Sir Hugh Bisset was an Anglo-Norman nobleman who was Lord of the Glens of Antrim and Rathlin in Ireland.

In 1298, during the early years of the Wars of Scottish Independence, Bisset landed on Arran with a large force, intending to support the Scottish resistance to English occupation. On learning of the defeat of the Scottish army at the battle of Falkirk, he entered into the service of King Edward I of England and was rewarded with the Isle of Arran. After the defeat and slaying of Alexander Og MacDonald, Lord of Islay in 1299 by the forces of Alexander MacDougall, Lord of Argyll, an expedition led by Angus Og MacDonald, John MacSween and Sir Hugh Bisset, was undertaken against the Lord of Argyll.

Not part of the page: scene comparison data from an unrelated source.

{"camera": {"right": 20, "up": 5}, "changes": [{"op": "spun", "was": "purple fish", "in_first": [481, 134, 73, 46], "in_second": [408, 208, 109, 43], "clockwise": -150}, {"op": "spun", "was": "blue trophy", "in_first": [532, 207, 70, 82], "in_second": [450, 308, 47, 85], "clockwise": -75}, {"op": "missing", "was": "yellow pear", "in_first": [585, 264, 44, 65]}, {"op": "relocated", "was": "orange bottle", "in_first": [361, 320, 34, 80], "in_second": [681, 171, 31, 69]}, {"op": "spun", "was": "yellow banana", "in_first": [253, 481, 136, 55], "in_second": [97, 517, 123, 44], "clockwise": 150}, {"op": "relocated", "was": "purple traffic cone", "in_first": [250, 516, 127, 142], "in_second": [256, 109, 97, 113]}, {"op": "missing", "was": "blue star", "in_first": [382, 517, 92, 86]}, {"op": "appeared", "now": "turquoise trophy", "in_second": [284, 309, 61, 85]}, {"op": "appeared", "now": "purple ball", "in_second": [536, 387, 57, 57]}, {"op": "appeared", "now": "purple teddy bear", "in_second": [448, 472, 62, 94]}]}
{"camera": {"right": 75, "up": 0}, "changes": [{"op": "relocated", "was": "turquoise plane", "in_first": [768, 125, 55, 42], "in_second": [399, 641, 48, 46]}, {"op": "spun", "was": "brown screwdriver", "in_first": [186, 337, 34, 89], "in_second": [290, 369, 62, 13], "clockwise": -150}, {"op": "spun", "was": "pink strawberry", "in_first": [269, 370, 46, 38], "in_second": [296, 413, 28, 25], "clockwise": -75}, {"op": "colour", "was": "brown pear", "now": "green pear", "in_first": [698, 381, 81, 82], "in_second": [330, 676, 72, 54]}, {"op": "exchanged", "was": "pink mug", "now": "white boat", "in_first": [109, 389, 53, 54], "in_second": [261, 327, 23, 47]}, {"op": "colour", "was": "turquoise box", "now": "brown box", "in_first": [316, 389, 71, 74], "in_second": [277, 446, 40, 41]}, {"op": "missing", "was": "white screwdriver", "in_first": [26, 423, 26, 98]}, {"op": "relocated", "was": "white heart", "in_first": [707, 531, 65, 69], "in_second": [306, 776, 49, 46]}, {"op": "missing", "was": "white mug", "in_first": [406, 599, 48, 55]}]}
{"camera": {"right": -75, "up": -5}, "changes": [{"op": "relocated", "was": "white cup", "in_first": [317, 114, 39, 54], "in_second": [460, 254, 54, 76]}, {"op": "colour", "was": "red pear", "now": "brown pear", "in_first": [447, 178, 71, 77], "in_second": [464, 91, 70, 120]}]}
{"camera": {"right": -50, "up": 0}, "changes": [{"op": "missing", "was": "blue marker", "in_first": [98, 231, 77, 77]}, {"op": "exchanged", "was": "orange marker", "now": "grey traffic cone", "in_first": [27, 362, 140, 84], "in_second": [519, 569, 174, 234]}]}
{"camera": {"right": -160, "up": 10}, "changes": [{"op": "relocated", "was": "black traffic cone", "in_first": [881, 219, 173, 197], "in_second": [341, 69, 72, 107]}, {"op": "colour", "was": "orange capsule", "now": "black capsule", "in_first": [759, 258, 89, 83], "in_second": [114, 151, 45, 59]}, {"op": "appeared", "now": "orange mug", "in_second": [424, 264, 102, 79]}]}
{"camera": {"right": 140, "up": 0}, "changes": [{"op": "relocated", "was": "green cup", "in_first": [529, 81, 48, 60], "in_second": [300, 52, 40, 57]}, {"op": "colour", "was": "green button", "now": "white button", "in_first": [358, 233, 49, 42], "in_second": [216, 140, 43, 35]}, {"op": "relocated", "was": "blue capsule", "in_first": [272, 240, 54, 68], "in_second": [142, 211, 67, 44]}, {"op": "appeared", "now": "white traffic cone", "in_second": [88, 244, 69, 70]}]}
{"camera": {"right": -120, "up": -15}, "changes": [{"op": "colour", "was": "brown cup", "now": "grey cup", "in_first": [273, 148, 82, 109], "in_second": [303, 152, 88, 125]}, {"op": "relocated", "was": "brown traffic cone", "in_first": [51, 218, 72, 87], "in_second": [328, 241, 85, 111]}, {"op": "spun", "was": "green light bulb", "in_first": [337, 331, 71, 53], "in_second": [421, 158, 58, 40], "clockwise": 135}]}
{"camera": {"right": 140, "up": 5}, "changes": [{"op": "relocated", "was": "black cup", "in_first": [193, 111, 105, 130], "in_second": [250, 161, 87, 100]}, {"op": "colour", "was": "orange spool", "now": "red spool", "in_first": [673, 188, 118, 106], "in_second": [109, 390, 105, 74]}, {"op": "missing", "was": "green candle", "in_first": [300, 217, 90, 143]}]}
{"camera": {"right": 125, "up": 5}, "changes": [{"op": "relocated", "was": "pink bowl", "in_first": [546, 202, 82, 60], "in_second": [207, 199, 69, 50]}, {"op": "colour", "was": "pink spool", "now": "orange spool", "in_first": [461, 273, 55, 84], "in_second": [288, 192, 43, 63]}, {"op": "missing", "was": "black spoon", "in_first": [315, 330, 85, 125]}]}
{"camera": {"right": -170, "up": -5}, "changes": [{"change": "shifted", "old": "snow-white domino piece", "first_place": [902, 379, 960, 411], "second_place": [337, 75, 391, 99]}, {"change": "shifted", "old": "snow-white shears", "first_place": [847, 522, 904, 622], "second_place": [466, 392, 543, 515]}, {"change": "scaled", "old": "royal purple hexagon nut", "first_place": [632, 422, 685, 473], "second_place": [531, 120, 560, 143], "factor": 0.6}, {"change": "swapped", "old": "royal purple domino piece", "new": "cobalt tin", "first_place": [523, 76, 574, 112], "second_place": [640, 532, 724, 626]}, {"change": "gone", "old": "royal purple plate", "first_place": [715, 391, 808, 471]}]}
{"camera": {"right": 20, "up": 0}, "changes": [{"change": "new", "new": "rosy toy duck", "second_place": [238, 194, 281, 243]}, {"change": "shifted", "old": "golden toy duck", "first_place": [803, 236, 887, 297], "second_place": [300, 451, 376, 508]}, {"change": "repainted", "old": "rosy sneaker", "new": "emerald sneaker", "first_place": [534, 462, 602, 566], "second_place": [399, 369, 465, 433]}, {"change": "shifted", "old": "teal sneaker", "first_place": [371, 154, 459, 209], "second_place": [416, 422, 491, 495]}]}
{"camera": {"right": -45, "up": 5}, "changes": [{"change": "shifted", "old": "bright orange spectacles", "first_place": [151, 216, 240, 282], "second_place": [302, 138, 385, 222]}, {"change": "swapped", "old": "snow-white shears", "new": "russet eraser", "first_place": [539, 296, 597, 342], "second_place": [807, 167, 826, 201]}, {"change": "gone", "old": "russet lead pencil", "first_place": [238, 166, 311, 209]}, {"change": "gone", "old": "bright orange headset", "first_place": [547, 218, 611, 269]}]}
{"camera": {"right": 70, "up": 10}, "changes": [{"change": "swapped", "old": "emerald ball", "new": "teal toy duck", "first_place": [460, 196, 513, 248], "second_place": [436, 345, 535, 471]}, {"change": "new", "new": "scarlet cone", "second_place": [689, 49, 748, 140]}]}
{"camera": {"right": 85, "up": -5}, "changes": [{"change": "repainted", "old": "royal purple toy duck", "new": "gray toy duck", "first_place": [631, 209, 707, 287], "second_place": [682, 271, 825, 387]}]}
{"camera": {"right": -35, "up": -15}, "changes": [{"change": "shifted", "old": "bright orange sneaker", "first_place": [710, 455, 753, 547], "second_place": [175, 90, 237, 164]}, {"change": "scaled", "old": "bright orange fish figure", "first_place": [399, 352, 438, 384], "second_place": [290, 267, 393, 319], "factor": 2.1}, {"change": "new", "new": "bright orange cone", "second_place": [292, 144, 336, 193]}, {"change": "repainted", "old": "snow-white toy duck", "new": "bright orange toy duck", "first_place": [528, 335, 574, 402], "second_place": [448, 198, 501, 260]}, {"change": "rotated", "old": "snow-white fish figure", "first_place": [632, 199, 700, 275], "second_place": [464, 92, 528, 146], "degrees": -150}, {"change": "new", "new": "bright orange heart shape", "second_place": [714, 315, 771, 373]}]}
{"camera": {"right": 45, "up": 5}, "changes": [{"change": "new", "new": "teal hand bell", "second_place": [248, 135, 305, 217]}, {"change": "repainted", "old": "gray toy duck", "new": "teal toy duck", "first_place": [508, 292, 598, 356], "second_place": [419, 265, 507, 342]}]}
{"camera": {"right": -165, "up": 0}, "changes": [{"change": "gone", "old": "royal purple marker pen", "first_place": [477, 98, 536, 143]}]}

During the winter of 1306, Bisset led a fleet of ships in the North Channel with John of Argyll. In January 1307 he was ordered to join the Admirals of the Fleet, John de Botetourt and Simon Montagu to search for the fugitive Robert I, King of Scots, but he did not put to sea until 2 May. His force of 500 men patrolled the southern Hebrides for 40 days. His son, John Bisset, was paid 100 marks to guard the islands and Kintyre coast with four barges manned by 100 men. In the summer of 1310, Hugh Bisset's fleet was positioned off the Isle of Bute in preparation for Edward II of England's planned invasion of Scotland.

Bisset opposed Edward Bruce's invasion of Ireland in 1315 and on 1 November 1316, he and John Logan led a force in a battle in which 300 Scots were killed. However, he appears to have changed sides between England and Scotland when it suited. He forfeited lands in Ireland for his betrayal of Edward II of England. In 1319, the Glens of Antrim and Rathlin Island were granted to John de Athy, Warden of Carrickfergus Castle.

Bisset was granted the barony of Glenarm in 1338.